- Records provided
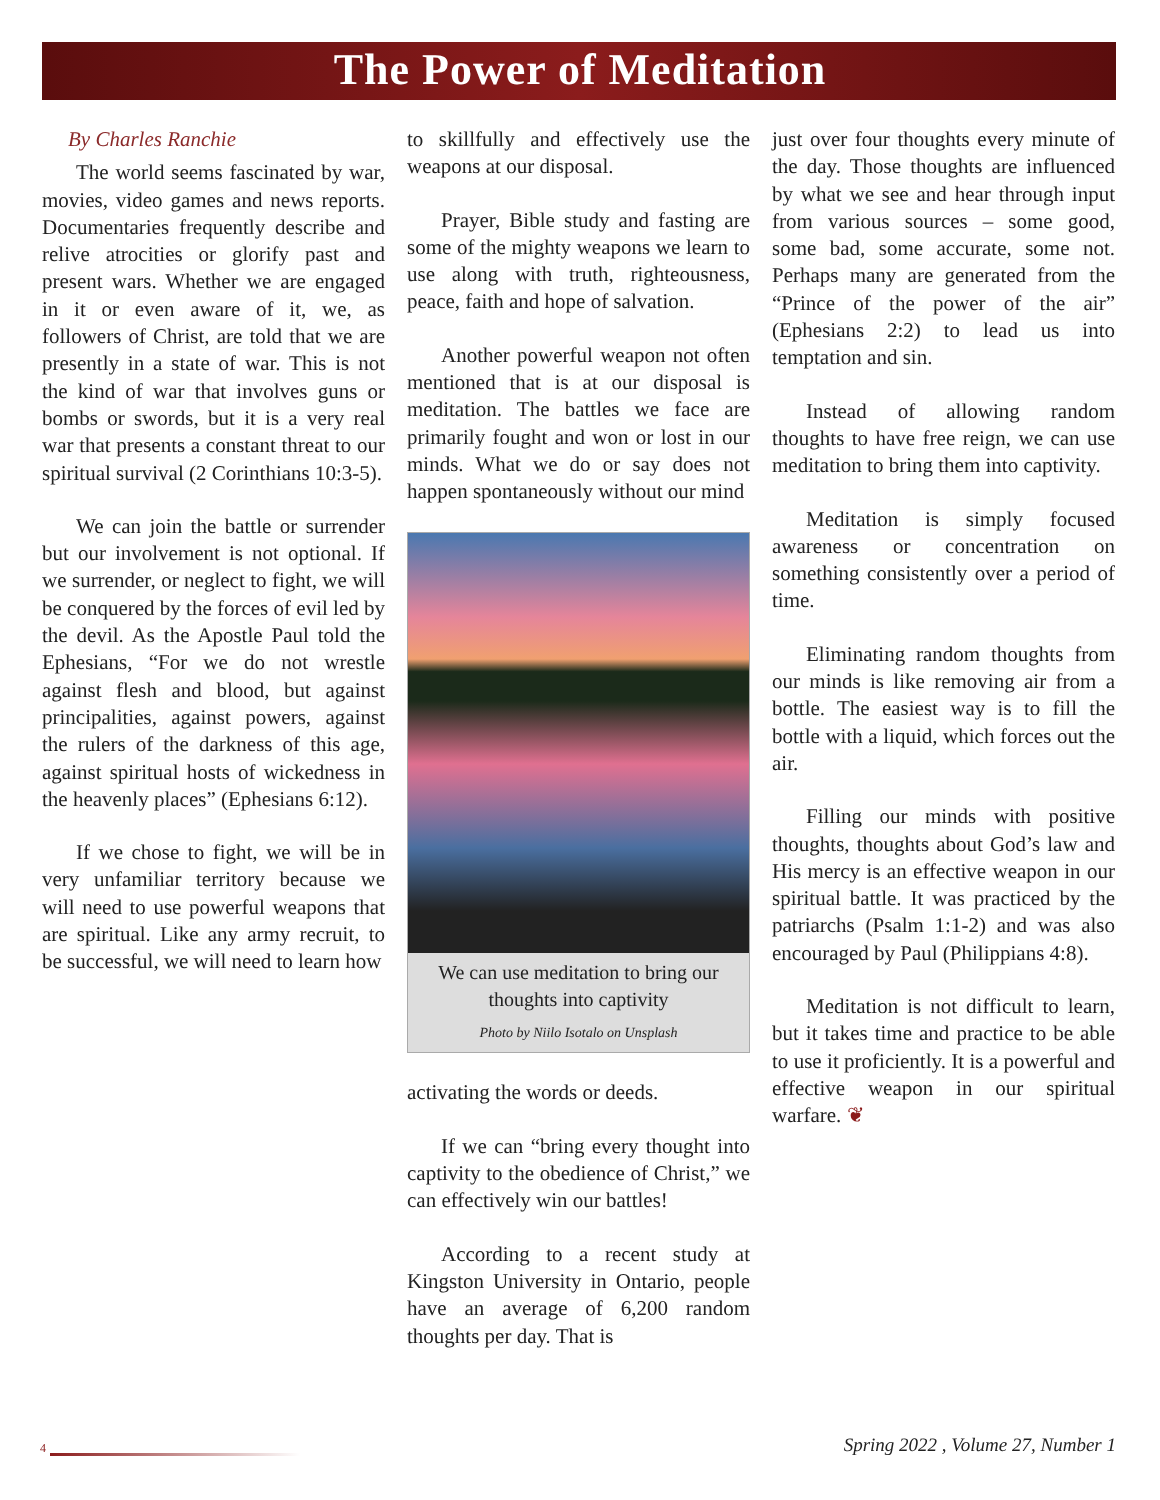The Power of Meditation
By Charles Ranchie
The world seems fascinated by war, movies, video games and news reports. Documentaries frequently describe and relive atrocities or glorify past and present wars. Whether we are engaged in it or even aware of it, we, as followers of Christ, are told that we are presently in a state of war. This is not the kind of war that involves guns or bombs or swords, but it is a very real war that presents a constant threat to our spiritual survival (2 Corinthians 10:3-5).
We can join the battle or surrender but our involvement is not optional. If we surrender, or neglect to fight, we will be conquered by the forces of evil led by the devil. As the Apostle Paul told the Ephesians, “For we do not wrestle against flesh and blood, but against principalities, against powers, against the rulers of the darkness of this age, against spiritual hosts of wickedness in the heavenly places” (Ephesians 6:12).
If we chose to fight, we will be in very unfamiliar territory because we will need to use powerful weapons that are spiritual. Like any army recruit, to be successful, we will need to learn how
to skillfully and effectively use the weapons at our disposal.
Prayer, Bible study and fasting are some of the mighty weapons we learn to use along with truth, righteousness, peace, faith and hope of salvation.
Another powerful weapon not often mentioned that is at our disposal is meditation. The battles we face are primarily fought and won or lost in our minds. What we do or say does not happen spontaneously without our mind
We can use meditation to bring our thoughts into captivity
Photo by Niilo Isotalo on Unsplash
activating the words or deeds.
If we can “bring every thought into captivity to the obedience of Christ,” we can effectively win our battles!
According to a recent study at Kingston University in Ontario, people have an average of 6,200 random thoughts per day. That is
just over four thoughts every minute of the day. Those thoughts are influenced by what we see and hear through input from various sources – some good, some bad, some accurate, some not. Perhaps many are generated from the “Prince of the power of the air” (Ephesians 2:2) to lead us into temptation and sin.
Instead of allowing random thoughts to have free reign, we can use meditation to bring them into captivity.
Meditation is simply focused awareness or concentration on something consistently over a period of time.
Eliminating random thoughts from our minds is like removing air from a bottle. The easiest way is to fill the bottle with a liquid, which forces out the air.
Filling our minds with positive thoughts, thoughts about God’s law and His mercy is an effective weapon in our spiritual battle. It was practiced by the patriarchs (Psalm 1:1-2) and was also encouraged by Paul (Philippians 4:8).
Meditation is not difficult to learn, but it takes time and practice to be able to use it proficiently. It is a powerful and effective weapon in our spiritual warfare. ❦
4
Spring 2022 , Volume 27, Number 1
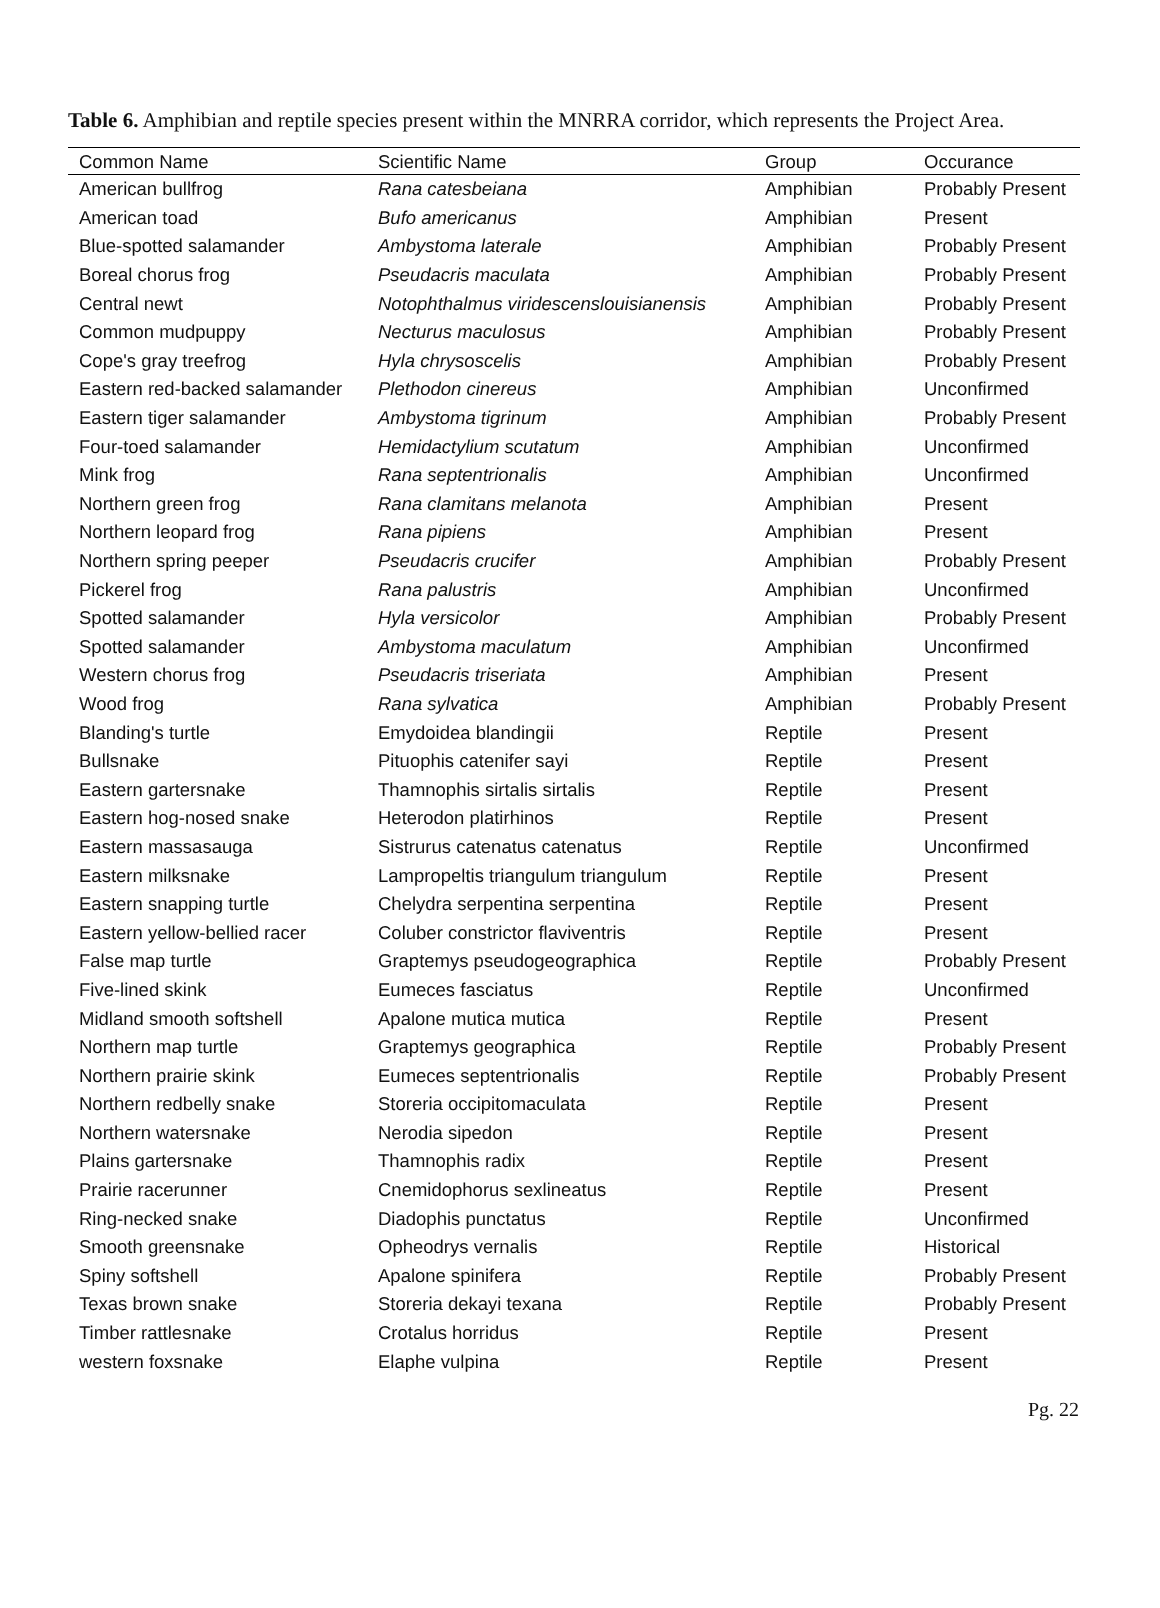Table 6. Amphibian and reptile species present within the MNRRA corridor, which represents the Project Area.
| Common Name | Scientific Name | Group | Occurance |
| --- | --- | --- | --- |
| American bullfrog | Rana catesbeiana | Amphibian | Probably Present |
| American toad | Bufo americanus | Amphibian | Present |
| Blue-spotted salamander | Ambystoma laterale | Amphibian | Probably Present |
| Boreal chorus frog | Pseudacris maculata | Amphibian | Probably Present |
| Central newt | Notophthalmus viridescenslouisianensis | Amphibian | Probably Present |
| Common mudpuppy | Necturus maculosus | Amphibian | Probably Present |
| Cope's gray treefrog | Hyla chrysoscelis | Amphibian | Probably Present |
| Eastern red-backed salamander | Plethodon cinereus | Amphibian | Unconfirmed |
| Eastern tiger salamander | Ambystoma tigrinum | Amphibian | Probably Present |
| Four-toed salamander | Hemidactylium scutatum | Amphibian | Unconfirmed |
| Mink frog | Rana septentrionalis | Amphibian | Unconfirmed |
| Northern green frog | Rana clamitans melanota | Amphibian | Present |
| Northern leopard frog | Rana pipiens | Amphibian | Present |
| Northern spring peeper | Pseudacris crucifer | Amphibian | Probably Present |
| Pickerel frog | Rana palustris | Amphibian | Unconfirmed |
| Spotted salamander | Hyla versicolor | Amphibian | Probably Present |
| Spotted salamander | Ambystoma maculatum | Amphibian | Unconfirmed |
| Western chorus frog | Pseudacris triseriata | Amphibian | Present |
| Wood frog | Rana sylvatica | Amphibian | Probably Present |
| Blanding's turtle | Emydoidea blandingii | Reptile | Present |
| Bullsnake | Pituophis catenifer sayi | Reptile | Present |
| Eastern gartersnake | Thamnophis sirtalis sirtalis | Reptile | Present |
| Eastern hog-nosed snake | Heterodon platirhinos | Reptile | Present |
| Eastern massasauga | Sistrurus catenatus catenatus | Reptile | Unconfirmed |
| Eastern milksnake | Lampropeltis triangulum triangulum | Reptile | Present |
| Eastern snapping turtle | Chelydra serpentina serpentina | Reptile | Present |
| Eastern yellow-bellied racer | Coluber constrictor flaviventris | Reptile | Present |
| False map turtle | Graptemys pseudogeographica | Reptile | Probably Present |
| Five-lined skink | Eumeces fasciatus | Reptile | Unconfirmed |
| Midland smooth softshell | Apalone mutica mutica | Reptile | Present |
| Northern map turtle | Graptemys geographica | Reptile | Probably Present |
| Northern prairie skink | Eumeces septentrionalis | Reptile | Probably Present |
| Northern redbelly snake | Storeria occipitomaculata | Reptile | Present |
| Northern watersnake | Nerodia sipedon | Reptile | Present |
| Plains gartersnake | Thamnophis radix | Reptile | Present |
| Prairie racerunner | Cnemidophorus sexlineatus | Reptile | Present |
| Ring-necked snake | Diadophis punctatus | Reptile | Unconfirmed |
| Smooth greensnake | Opheodrys vernalis | Reptile | Historical |
| Spiny softshell | Apalone spinifera | Reptile | Probably Present |
| Texas brown snake | Storeria dekayi texana | Reptile | Probably Present |
| Timber rattlesnake | Crotalus horridus | Reptile | Present |
| western foxsnake | Elaphe vulpina | Reptile | Present |
Pg. 22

- What the task asks
"Table 6. Amphibian" marks the first line to copy, and "tigrinum | Amphibian | Probably Present |" marks the last. Repeat that stretch above exactly, with no pictures.

- Output below
Table 6. Amphibian and reptile species present within the MNRRA corridor, which represents the Project Area.
| Common Name | Scientific Name | Group | Occurance |
| --- | --- | --- | --- |
| American bullfrog | Rana catesbeiana | Amphibian | Probably Present |
| American toad | Bufo americanus | Amphibian | Present |
| Blue-spotted salamander | Ambystoma laterale | Amphibian | Probably Present |
| Boreal chorus frog | Pseudacris maculata | Amphibian | Probably Present |
| Central newt | Notophthalmus viridescenslouisianensis | Amphibian | Probably Present |
| Common mudpuppy | Necturus maculosus | Amphibian | Probably Present |
| Cope's gray treefrog | Hyla chrysoscelis | Amphibian | Probably Present |
| Eastern red-backed salamander | Plethodon cinereus | Amphibian | Unconfirmed |
| Eastern tiger salamander | Ambystoma tigrinum | Amphibian | Probably Present |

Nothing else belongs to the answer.